Recorded data:

═══

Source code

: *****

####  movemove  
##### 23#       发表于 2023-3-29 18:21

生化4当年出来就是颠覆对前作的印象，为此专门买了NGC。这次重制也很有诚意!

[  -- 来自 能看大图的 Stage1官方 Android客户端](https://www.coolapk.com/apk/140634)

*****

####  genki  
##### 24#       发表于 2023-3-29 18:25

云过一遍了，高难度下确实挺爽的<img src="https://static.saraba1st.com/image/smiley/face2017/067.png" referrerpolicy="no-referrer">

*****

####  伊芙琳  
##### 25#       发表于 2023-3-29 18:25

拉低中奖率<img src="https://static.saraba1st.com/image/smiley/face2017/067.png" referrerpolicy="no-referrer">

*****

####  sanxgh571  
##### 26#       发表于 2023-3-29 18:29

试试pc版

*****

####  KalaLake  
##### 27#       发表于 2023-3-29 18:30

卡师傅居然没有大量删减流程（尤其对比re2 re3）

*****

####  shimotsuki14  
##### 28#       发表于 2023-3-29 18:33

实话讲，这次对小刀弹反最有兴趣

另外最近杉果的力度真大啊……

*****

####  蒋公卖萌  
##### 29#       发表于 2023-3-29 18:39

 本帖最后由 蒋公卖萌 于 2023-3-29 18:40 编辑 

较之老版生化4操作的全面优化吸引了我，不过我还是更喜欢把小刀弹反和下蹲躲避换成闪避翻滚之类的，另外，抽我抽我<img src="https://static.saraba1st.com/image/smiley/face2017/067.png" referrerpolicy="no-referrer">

═══

WHAT THE EXERCISE ASKS.
Reproduce every line of the rows above word for word, without changing anything.

WRITTEN REPLY.
Source code

: *****

####  movemove  
##### 23#       发表于 2023-3-29 18:21

生化4当年出来就是颠覆对前作的印象，为此专门买了NGC。这次重制也很有诚意!

[  -- 来自 能看大图的 Stage1官方 Android客户端](https://www.coolapk.com/apk/140634)

*****

####  genki  
##### 24#       发表于 2023-3-29 18:25

云过一遍了，高难度下确实挺爽的<img src="https://static.saraba1st.com/image/smiley/face2017/067.png" referrerpolicy="no-referrer">

*****

####  伊芙琳  
##### 25#       发表于 2023-3-29 18:25

拉低中奖率<img src="https://static.saraba1st.com/image/smiley/face2017/067.png" referrerpolicy="no-referrer">

*****

####  sanxgh571  
##### 26#       发表于 2023-3-29 18:29

试试pc版

*****

####  KalaLake  
##### 27#       发表于 2023-3-29 18:30

卡师傅居然没有大量删减流程（尤其对比re2 re3）

*****

####  shimotsuki14  
##### 28#       发表于 2023-3-29 18:33

实话讲，这次对小刀弹反最有兴趣

另外最近杉果的力度真大啊……

*****

####  蒋公卖萌  
##### 29#       发表于 2023-3-29 18:39

 本帖最后由 蒋公卖萌 于 2023-3-29 18:40 编辑 

较之老版生化4操作的全面优化吸引了我，不过我还是更喜欢把小刀弹反和下蹲躲避换成闪避翻滚之类的，另外，抽我抽我<img src="https://static.saraba1st.com/image/smiley/face2017/067.png" referrerpolicy="no-referrer">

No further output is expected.